Would be interesting to enable automatic memory dump on OutOfMemoryError to have a better idea of where all this memory went. See https://dev.xwiki.org/xwiki/bin/view/Community/Debugging#HAnalyzeOutOfMemoryissues for more details on how to enable it.

I’ve set the HeapDumpOnOutOfMemoryError AND HeapDumpPath like this:

      - JAVA_OPTS="-XX:+HeapDumpOnOutOfMemoryError"
      - JAVA_OPTS="-XX:HeapDumpPath=/usr/local/xwiki/dump"
      - JAVA_OPTS="-Xmx2048m"

But I’m not getting any dumps (while I’m seeing OOM errors like before), I’ve tried a few different paths as well.
I’ve also tried setting it as one:

      - JAVA_OPTS="-XX:+HeapDumpOnOutOfMemoryError -XX:HeapDumpPath=/usr/local/xwiki/dump -Xmx2048m"

But that gives me errors as it just sees it as 1 really long option instead of 3 seperate.

I’ll keep trying, but I’m not sure what’s wrong.

That’s definitely not going to work as each line replace the previous one from what I understand.

Where are you setting this ?

in a docker compose yml, see above yml (2nd comment on original post)

If I set them as 1 JAVA_OPTS I’ll get the following:

Configuring XWiki...
 Setting environment variables
   Deploying XWiki in the 'ROOT' context
 Replacing environment variables in files
   Generating authentication validation and encryption keys...
   Setting permanent directory...
   Configure libreoffice...
   Reusing existing config file hibernate.cfg.xml...
   Reusing existing config file xwiki.cfg...
   Reusing existing config file xwiki.properties...
 NOTE: Picked up JDK_JAVA_OPTIONS:  --add-opens=java.base/java.lang=ALL-UNNAMED --add-opens=java.base/java.io=ALL-UNNAMED --add-opens=java.base/java.util=ALL-UNNAMED --add-opens=java.base/java.util.concurrent=ALL-UNNAMED --add-opens=java.rmi/sun.rmi.transport=ALL-UNNAMED
 Unrecognized VM option 'HeapDumpOnOutOfMemoryError -XX:HeapDumpPath=/usr/local/xwiki/dump -Xmx2048m'
 Did you mean '(+/-)HeapDumpOnOutOfMemoryError'? Error: Could not create the Java Virtual Machine.

---------------

* _Written task 1_: Retype the part of the thread between "Where are you" and "config file hibernate.cfg.xml...", inclusive.
* _Written task 2_: Name every existing config file that the startup log in the thread reports reusing.

---------------

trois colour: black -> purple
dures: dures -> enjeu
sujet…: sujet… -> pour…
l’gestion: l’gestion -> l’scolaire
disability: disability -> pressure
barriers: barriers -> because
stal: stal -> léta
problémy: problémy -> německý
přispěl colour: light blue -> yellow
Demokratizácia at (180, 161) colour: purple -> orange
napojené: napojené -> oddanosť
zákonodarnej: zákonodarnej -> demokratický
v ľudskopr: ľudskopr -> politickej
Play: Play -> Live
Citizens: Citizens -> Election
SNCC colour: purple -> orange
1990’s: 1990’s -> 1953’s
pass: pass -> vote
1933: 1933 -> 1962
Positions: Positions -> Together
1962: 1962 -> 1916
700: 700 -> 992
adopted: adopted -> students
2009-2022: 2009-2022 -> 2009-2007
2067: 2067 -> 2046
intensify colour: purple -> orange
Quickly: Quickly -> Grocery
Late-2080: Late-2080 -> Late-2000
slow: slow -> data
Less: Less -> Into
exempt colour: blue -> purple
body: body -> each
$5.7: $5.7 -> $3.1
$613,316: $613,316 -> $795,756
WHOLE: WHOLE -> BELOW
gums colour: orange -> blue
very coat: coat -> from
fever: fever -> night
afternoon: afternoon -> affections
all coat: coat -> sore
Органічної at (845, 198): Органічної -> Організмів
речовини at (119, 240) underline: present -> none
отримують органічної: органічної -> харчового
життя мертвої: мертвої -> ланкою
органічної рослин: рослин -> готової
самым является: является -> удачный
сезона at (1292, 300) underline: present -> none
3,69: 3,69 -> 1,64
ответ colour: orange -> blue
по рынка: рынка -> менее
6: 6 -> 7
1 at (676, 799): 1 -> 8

---------------

* _Answer 1_:
Where are you setting this ?

in a docker compose yml, see above yml (2nd comment on original post)

If I set them as 1 JAVA_OPTS I’ll get the following:

Configuring XWiki...
 Setting environment variables
   Deploying XWiki in the 'ROOT' context
 Replacing environment variables in files
   Generating authentication validation and encryption keys...
   Setting permanent directory...
   Configure libreoffice...
   Reusing existing config file hibernate.cfg.xml...

* _Answer 2_:
hibernate.cfg.xml
xwiki.cfg
xwiki.properties